Minggu, 05 April 2015

-Tanpa Judul- (Review Film Melancholy Is A Movement)

Saat dialog absurd antara sang aktor dengan sang sutradara selesai, disusul munculnya nama sang sutradara diikuti para pendukung film muncul di layar, saya masih berharap akan ada 1 adegan lagi yang akan menghubungkan semua cerita di dalam film melancholy is a movement. Harapan saya pudar seiring dengan lampu bioskop mulai dinyalakan. Hal ini membuat saya berjalan keluar bioskop dengan pikiran berkecamuk. Otak saya tak mau berhenti bekerja menyusun berbagai kemungkinan kepingan puzzle  untuk  menemukan sesuatu yang hendak disampaikan dalam film ini. Rangkaian kejadian-kejadian di film ini terlalu indah untuk dibiarkan tercerai berai tanpa alunan cerita yang menghubungkan semuanya. Sebuah cerita untuk menjawab kegalauan si tokoh utama. 

Melancholy is a movement adalah sebuah film yang bercerita tentang seorang sutradara idealis bernama Joko (Joko anwar yang memerankan dirinya sendiri). Dia tampak berduka, murung, berdiam diri karena seakan kehilang sesuatu (atau seseorang). Kedatangan seorang sahabat yang juga seorang aktor Bayu, (Ariyo bayu yang juga memerankan dirinya sendiri) membawa kita ke sebuah misteri dimana tampak Bayu dan Joko tampak mengubur sesuatu (atau seorang). Rangkaian kejadian yang tampak misterius ini rupanya menjadi alasan sang sutradara meletakkan idealismenya untuk membuat film dengan genrenya yang tidak disukainya. 

Melancholy is a movement hadir dengan adegan adegan yang didominasi keheningan yang menggambarkan kemurungan nan misterius dari sang tokoh utama yang selalu hadir datar dan dingin. Hal ini menjadi kekuatan sekaligus titik lemah film, bagaimana film ini harus membuat sang penonton tetap bertahan untuk terus merasakan perasaan murung tanpa diberi penjelasan mengapa perasaan murung itu harus ada, lalu menjadi titik balik kehidupan sang tokoh utama. Film menjadi terasa sangat berat saat film yang berjalan tak linear menghadirkan adegan-adegan nan absurd, bahkan saya tak sanggup memberi judul untuk review film ini, karena tak berhasil menemukan benang merah dalam film ini.

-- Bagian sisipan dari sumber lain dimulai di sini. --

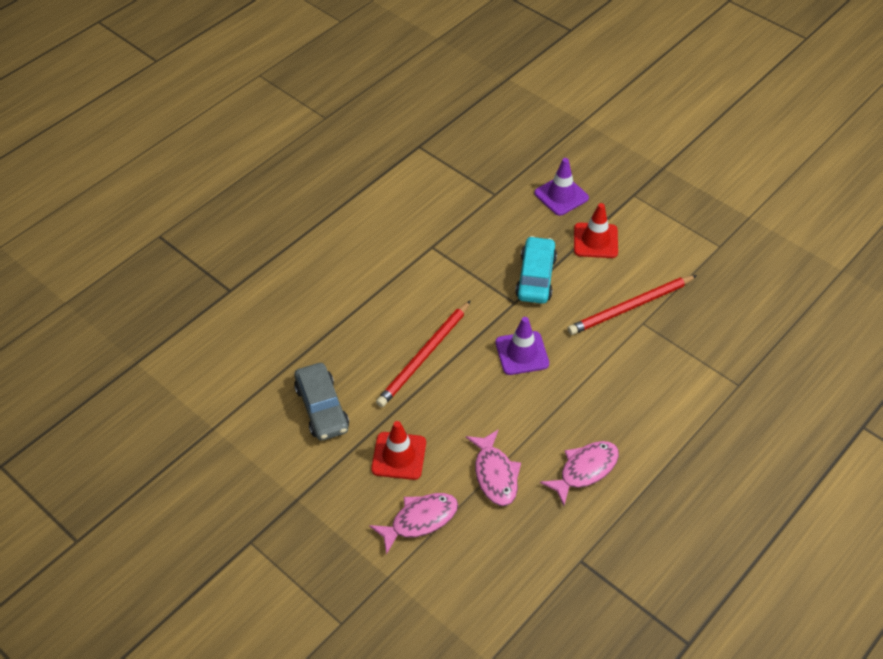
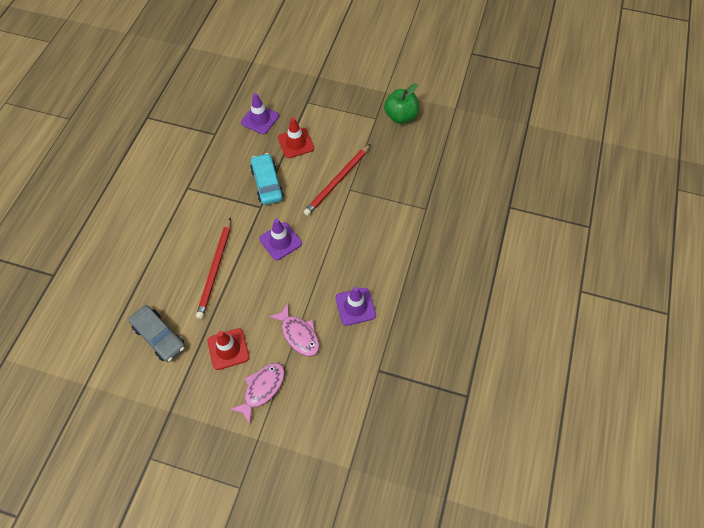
camera: 25 degrees left, 10 degrees up
(585, 470) = (355, 306): pink fish -> purple traffic cone
(756, 255) = (400, 116): none -> green apple

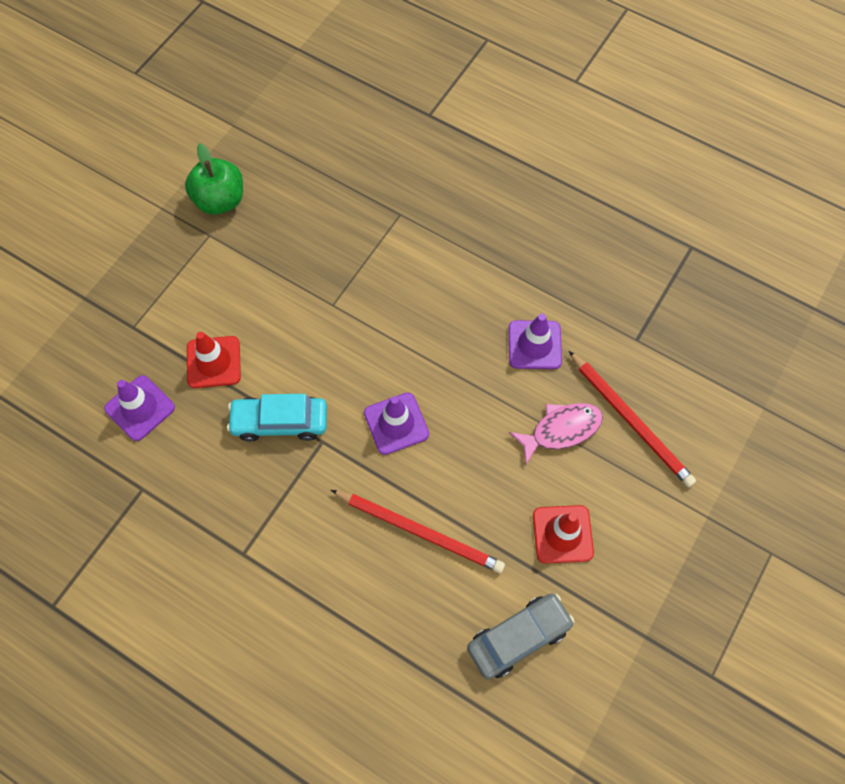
camera: 75 degrees left, 5 degrees up
(262, 389) = (635, 497): pink fish -> none
(337, 181) = (312, 318): red pencil -> red pencil (631, 421)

Kekuatan dan sekaligus kelemahan film ini juga terjadi saat film ini mendapuk Joko anwar sebagai sang tokoh utama. Joko anwar memang tak menghadirkan penampilan spesial, tetapi tak ada karakter yang sempurna untuk mengisi sang tokoh utama selain karakter Joko anwar di dunia nyata. Pujian untuk sang sutradara Richard oh, yang mampu menghadirkan keunikan-keunikan dari keterbatasan sang tokoh utama. 

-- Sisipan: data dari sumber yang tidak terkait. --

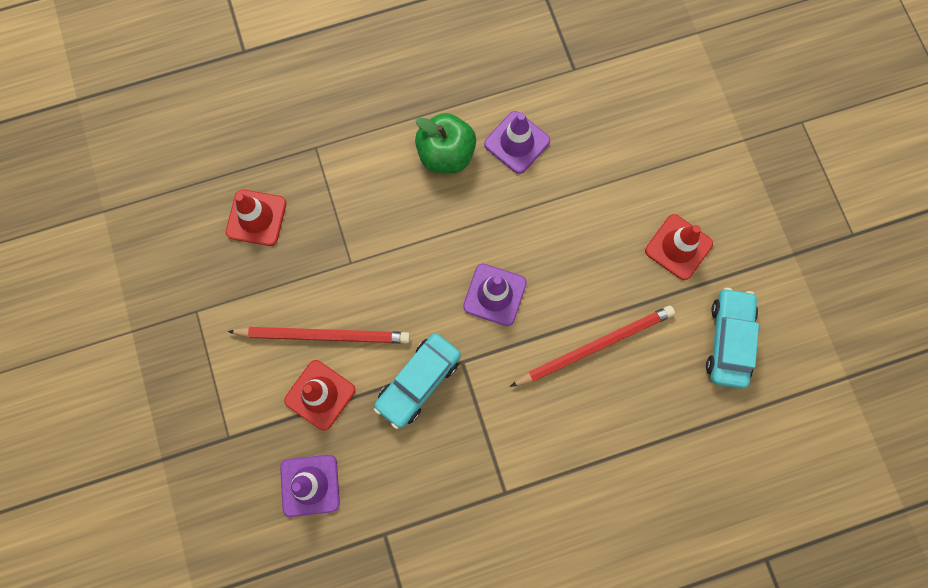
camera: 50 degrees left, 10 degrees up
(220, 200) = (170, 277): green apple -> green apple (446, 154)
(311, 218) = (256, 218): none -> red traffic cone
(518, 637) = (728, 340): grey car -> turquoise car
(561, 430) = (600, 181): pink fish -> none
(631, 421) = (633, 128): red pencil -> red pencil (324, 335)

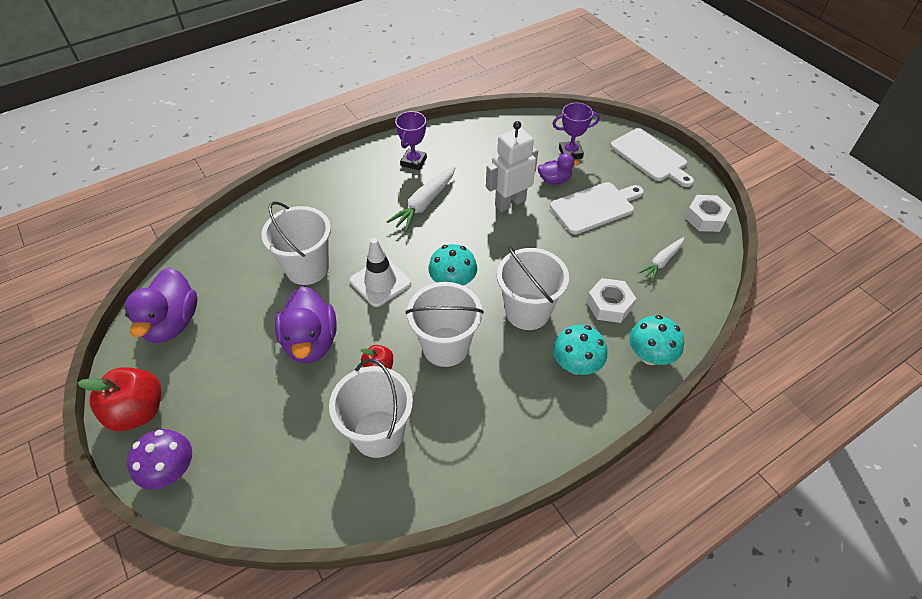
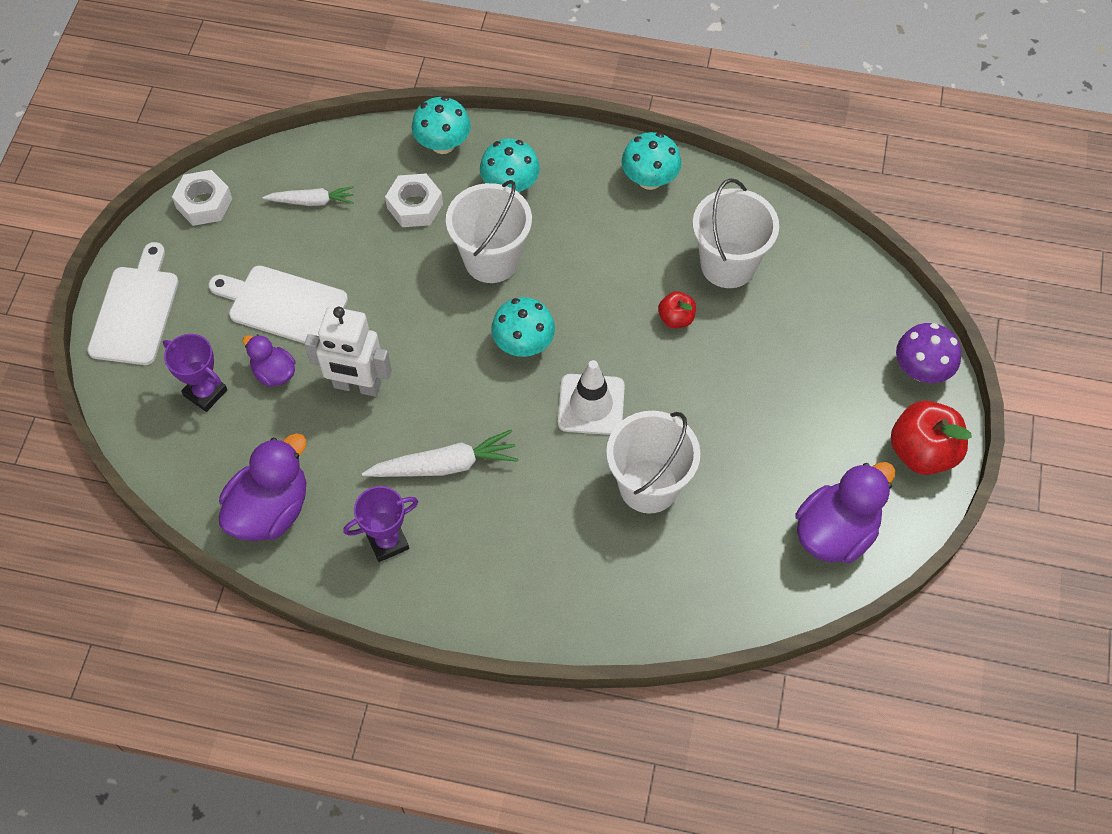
camera: 135 degrees left, 10 degrees up
(311, 342) = (715, 394): purple duck -> purple duck (270, 510)
(445, 347) = (599, 289): white bucket -> none
(496, 451) = (649, 179): none -> turquoise mushroom

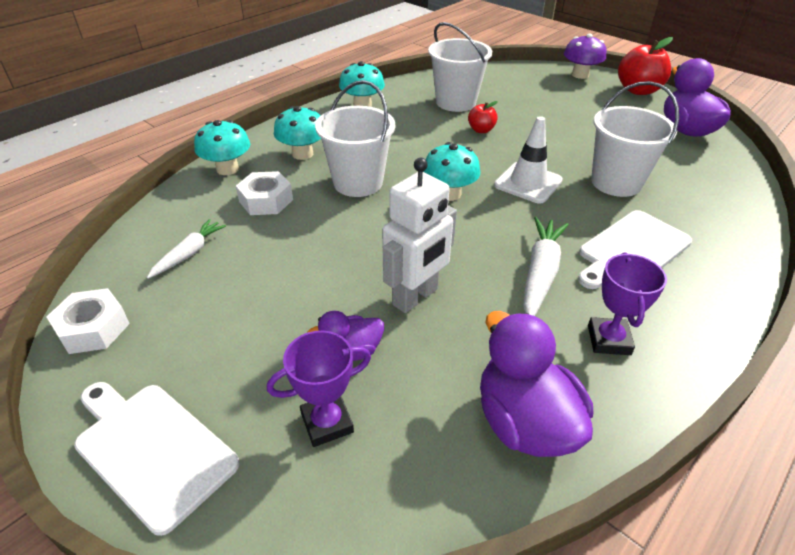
camera: 60 degrees left, 20 degrees down
(283, 305) = (279, 314): white cutting board -> white cutting board (632, 250)

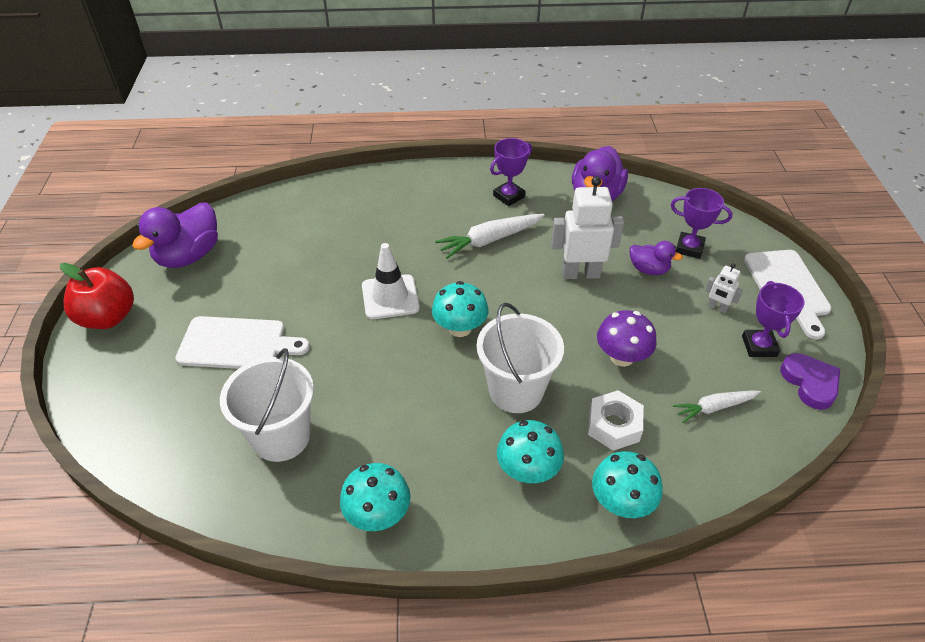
camera: 135 degrees left, 5 degrees up
(93, 328) = (810, 383): white nut -> purple heart
(165, 336) = (759, 346): none -> purple trophy
(237, 353) = (717, 307): none -> white robot
(481, 130) = (328, 376): red apple -> none
(580, 75) = (94, 380): purple mushroom -> purple mushroom (621, 357)
(616, 182) = (334, 256): white bucket -> none
(632, 250) = (416, 218): white cutting board -> white cutting board (237, 344)

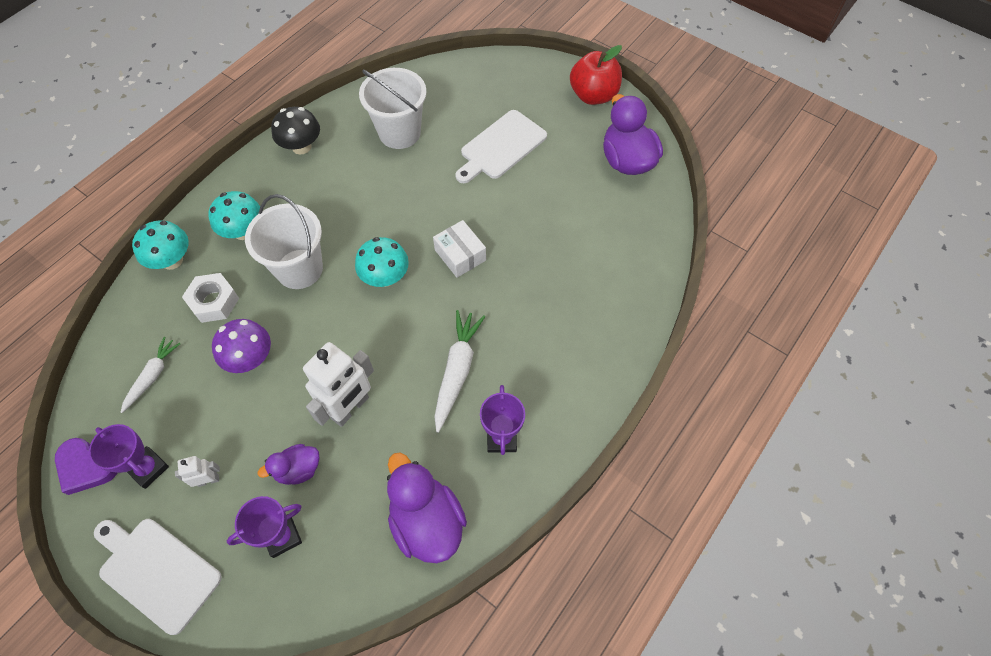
camera: 130 degrees right, 15 degrees up
(378, 514) = (301, 146): turquoise mushroom -> black mushroom
(390, 297) = (460, 255): white traffic cone -> white box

Bagaimana film ini meracik kelemahan sekaligus kekuatan, membuat film ini hadir bukan untuk semua orang. Dia menjadi semacam eksperimental movie walau mungkin saja sang film maker ingin menghadirkan film yang tidak harus melulu seperti apa yang kita lihat. Si pembuat film sendiri tampaknya tahu bahwa filmnya bukan untuk semua jenis penonton. Oleh sebab itu dihadirkan trailer yang seakan memberikan resume cerita untuk penonton awam, serta menghadirkan dunia para filmmaker sebagai background untuk menarik penonton yang disasar film ini yaitu para movie freak. Para movie freak seperti saya yang haus akan film-film yang berbeda dan bersyukur masih ada ruang untuk film seperti ini di layar bioskop Indonesia.

Masih menebak arti adegan ini
Kembali ke cerita film, 2 hari setelah menyaksikan film ini di bioskop, otak saya masih terus menyusun puzzle untuk menginterpretasikan cerita film ini. Fokus saya terpusat pada beberapa adegan, antara lain : adegan obrolan telepon antara sang sutradara Upi yang meminta nasehat soal FTV yang dibuatnya, adegan obrolan Joko dengan seorang pemain Biola, dan adegan saat Joko anwar mengisi sebuah kelas film maker, dan ditutup dengan obrolan sang sutradara bahwa alur tak harus dituntaskan. Adegan - adegan ini membawa saya ke kesimpulan "Melancholy is a movement" adalah film yang sangat lucu.

Film komedi yang mungkin saja mentertawakan orang-orang yang mencoba menginterpretasikannya.

Atau ada yang punya interpretasi lain?